** Exercise directions **
Gather and copy out each line below that contains the string "gallarate". Case counts.

** Data provided **
BEGIN

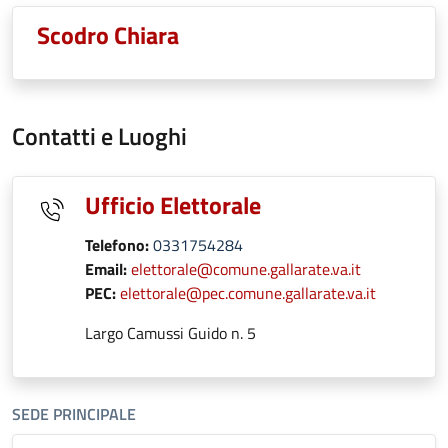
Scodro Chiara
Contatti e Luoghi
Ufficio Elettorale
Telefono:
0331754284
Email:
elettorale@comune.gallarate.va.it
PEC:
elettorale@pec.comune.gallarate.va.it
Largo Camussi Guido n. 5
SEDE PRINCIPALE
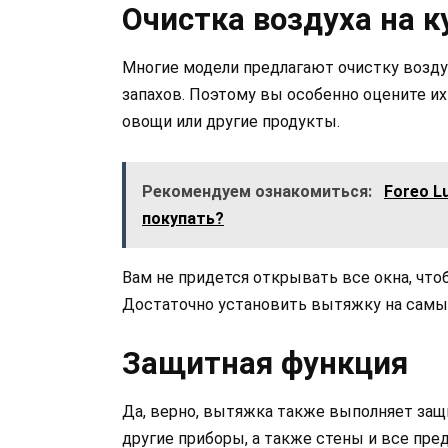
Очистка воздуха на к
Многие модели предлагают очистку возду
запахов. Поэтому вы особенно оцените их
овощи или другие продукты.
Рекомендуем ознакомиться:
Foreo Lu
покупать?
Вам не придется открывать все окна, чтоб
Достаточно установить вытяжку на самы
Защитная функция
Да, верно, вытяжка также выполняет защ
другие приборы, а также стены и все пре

END
BEGIN

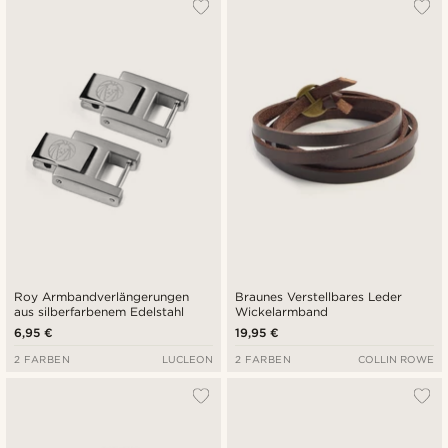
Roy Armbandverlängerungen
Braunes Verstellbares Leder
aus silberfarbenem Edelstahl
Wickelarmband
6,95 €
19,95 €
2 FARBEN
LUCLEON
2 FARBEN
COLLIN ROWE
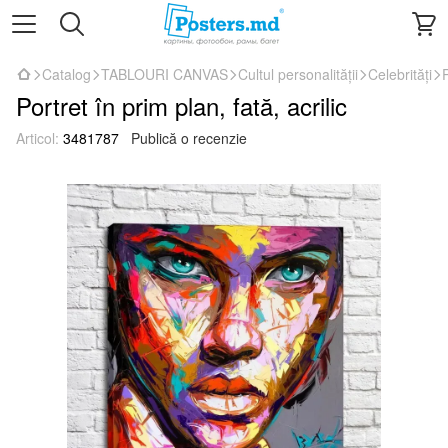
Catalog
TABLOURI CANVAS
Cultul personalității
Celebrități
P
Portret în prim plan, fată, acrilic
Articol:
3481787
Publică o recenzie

END
BEGIN

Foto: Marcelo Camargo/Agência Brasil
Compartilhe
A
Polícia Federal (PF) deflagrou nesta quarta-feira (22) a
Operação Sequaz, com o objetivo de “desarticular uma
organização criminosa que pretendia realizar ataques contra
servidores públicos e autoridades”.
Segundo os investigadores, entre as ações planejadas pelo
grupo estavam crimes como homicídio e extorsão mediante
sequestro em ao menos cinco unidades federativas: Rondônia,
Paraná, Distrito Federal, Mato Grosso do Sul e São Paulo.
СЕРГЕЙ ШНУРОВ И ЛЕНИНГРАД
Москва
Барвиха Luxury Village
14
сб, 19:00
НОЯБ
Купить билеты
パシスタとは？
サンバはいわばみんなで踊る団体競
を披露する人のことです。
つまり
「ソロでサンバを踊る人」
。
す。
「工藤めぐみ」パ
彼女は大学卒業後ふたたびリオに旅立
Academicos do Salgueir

END

** Written reply **
elettorale@comune.gallarate.va.it
elettorale@pec.comune.gallarate.va.it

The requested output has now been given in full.